Work task —
Copy the records below exactly as they are written.

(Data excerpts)
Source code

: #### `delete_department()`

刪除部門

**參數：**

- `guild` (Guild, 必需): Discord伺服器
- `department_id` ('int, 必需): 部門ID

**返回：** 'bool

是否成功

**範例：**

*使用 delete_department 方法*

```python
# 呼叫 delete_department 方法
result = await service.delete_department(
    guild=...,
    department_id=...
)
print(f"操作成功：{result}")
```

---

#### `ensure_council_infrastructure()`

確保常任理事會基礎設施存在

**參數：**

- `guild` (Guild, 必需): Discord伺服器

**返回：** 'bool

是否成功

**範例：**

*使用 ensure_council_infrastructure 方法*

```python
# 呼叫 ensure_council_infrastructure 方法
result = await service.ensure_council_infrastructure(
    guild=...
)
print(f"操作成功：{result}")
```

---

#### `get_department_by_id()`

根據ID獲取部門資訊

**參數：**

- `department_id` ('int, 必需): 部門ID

Result for this exercise —
Source code

: #### `delete_department()`

刪除部門

**參數：**

- `guild` (Guild, 必需): Discord伺服器
- `department_id` ('int, 必需): 部門ID

**返回：** 'bool

是否成功

**範例：**

*使用 delete_department 方法*

```python
# 呼叫 delete_department 方法
result = await service.delete_department(
    guild=...,
    department_id=...
)
print(f"操作成功：{result}")
```

---

#### `ensure_council_infrastructure()`

確保常任理事會基礎設施存在

**參數：**

- `guild` (Guild, 必需): Discord伺服器

**返回：** 'bool

是否成功

**範例：**

*使用 ensure_council_infrastructure 方法*

```python
# 呼叫 ensure_council_infrastructure 方法
result = await service.ensure_council_infrastructure(
    guild=...
)
print(f"操作成功：{result}")
```

---

#### `get_department_by_id()`

根據ID獲取部門資訊

**參數：**

- `department_id` ('int, 必需): 部門ID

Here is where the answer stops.